Just don’t expect Buozyte, Samper, and Brian Clark’s cryptic (if conservatively structured) screenplay to answer all of its open questions. “Vesper” is animated by its lingering sense of wonder, which is epitomized by the sheer variety of critters and plant life that it puts on display. Not since “Avatar” has a sci-fi movie been so justifiably infatuated with an ecosystem of its own design.
Buozyte and Samper don’t quite have James Cameron’s budgets, but the intricacy of their imaginations is more than enough to overpower a few dodgy CGI caterpillars. I loved the unexplained husks of old tech that can be seen poking out from the fog in the distance — presumably relics from some of humanity’s previous attempts to engineer their way towards a better world.
Closer and in squirmier detail are the little snake-weasels that burrow out of the ground for a nibble of someone passing by, and the Birdo-like spore guys that latch onto a high-status blonde woman named Camellia (Rosy McEwen) once the cruiser she’s on crash lands between Citadels. When Vesper finds her, Camellia offers the girl and her father access to the cities above if they help her get home, but it isn’t long before Jonas catches wind of the news that someone of vast wealth and knowledge has plummeted into his backyard. And he comes with some lore of his own, including an overcomplicated seed-trading business and a humanoid “jug” (Melanie Gaydos), who he encourages his brood to treat like a disposable robot without any feelings just because she was made in a lab. This only seems like a strange aside until the moment it suddenly doesn’t.
“Vesper” thrives in the moments between moments, when the film’s generous running time gives viewers the chance to sink into its semi-synthetic world of tomorrow. The actual story beats are considerably less satisfying, despite every performance hinting at rich layers of meaning and possibility the movie never has the chance to explore (Chapman in particular makes a believable lead, the young actress allowing Vesper’s rugged optimism to shine through even the most harrowing scenes).

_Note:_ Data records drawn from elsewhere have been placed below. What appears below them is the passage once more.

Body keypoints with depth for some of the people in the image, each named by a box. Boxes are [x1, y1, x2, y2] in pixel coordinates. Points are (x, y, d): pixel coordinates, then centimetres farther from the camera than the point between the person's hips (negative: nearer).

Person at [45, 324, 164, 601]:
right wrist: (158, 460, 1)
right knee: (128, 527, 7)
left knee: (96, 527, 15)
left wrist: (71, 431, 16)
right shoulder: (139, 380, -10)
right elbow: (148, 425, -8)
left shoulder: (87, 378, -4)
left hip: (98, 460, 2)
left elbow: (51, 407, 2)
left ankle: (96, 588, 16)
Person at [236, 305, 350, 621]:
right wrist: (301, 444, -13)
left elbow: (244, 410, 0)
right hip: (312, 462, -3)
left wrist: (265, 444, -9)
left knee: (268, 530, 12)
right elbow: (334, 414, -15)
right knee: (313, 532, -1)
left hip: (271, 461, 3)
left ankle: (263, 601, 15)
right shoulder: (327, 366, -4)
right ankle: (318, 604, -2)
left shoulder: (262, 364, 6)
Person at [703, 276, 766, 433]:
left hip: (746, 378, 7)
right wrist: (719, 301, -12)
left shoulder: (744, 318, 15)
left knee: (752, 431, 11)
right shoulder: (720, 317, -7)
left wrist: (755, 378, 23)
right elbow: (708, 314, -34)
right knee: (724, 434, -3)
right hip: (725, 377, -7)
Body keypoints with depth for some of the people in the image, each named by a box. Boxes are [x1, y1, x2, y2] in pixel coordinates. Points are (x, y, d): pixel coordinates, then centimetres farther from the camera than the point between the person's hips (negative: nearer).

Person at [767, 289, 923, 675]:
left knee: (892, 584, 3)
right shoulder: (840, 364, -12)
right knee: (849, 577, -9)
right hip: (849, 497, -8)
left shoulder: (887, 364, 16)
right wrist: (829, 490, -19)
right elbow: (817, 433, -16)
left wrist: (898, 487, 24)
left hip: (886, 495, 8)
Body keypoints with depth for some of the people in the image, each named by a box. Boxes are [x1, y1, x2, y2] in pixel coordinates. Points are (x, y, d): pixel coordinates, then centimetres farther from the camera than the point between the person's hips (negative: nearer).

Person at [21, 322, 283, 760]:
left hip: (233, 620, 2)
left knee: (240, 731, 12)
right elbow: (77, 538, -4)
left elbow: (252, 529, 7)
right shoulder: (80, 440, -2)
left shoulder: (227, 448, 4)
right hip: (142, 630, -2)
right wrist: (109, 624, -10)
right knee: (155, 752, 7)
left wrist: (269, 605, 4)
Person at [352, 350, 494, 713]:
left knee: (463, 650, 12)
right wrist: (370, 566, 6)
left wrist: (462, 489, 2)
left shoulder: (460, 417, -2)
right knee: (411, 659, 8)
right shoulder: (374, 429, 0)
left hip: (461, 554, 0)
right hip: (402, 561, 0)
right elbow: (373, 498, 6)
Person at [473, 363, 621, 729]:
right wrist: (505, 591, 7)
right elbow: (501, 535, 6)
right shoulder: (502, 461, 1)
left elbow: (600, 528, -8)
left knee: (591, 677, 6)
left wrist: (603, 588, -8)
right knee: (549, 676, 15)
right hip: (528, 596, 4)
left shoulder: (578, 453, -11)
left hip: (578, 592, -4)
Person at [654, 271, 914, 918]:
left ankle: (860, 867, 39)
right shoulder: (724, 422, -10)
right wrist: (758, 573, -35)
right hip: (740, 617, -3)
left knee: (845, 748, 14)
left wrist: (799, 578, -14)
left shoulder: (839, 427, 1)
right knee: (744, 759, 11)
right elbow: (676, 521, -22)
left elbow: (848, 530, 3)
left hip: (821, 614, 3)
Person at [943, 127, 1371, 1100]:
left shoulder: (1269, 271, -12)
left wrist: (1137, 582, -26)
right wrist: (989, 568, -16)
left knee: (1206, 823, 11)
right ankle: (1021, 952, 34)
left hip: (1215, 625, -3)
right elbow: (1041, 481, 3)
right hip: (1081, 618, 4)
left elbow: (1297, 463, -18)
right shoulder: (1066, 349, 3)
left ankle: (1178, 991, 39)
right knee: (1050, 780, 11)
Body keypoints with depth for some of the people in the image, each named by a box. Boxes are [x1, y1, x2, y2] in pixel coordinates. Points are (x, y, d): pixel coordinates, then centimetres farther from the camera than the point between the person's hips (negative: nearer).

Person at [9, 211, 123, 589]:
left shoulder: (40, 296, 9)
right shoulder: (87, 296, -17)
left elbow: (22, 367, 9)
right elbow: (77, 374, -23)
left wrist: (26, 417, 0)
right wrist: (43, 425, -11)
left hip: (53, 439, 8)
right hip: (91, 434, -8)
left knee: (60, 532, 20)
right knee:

While the world-building is extraordinary, the part of it we get to see is rather small, and this movie often feels stuck in place as a result — spinning its wheels into the forest bed and waiting to go somewhere. The moments during which “Vesper” is effectively able to dramatize the ideas that it so vibrantly exudes are few and far between, although Vesper’s hope (and the maternal bond that develops between she and Camellia) helps give shape to the story and provide for a handful of heartrending moments.
Most crucial is the hard-won hope they kindle within each other, evidence of which is baked into every damp and verdant corner of this movie. “Oh Vesper,” Jonas tells her, “you don’t know the cost of dreams.” But one look at her surroundings is all it takes to understand that she knows the cost of losing them.
IFC Films will release “Vesper” in theaters and on VOD on Friday, September 30.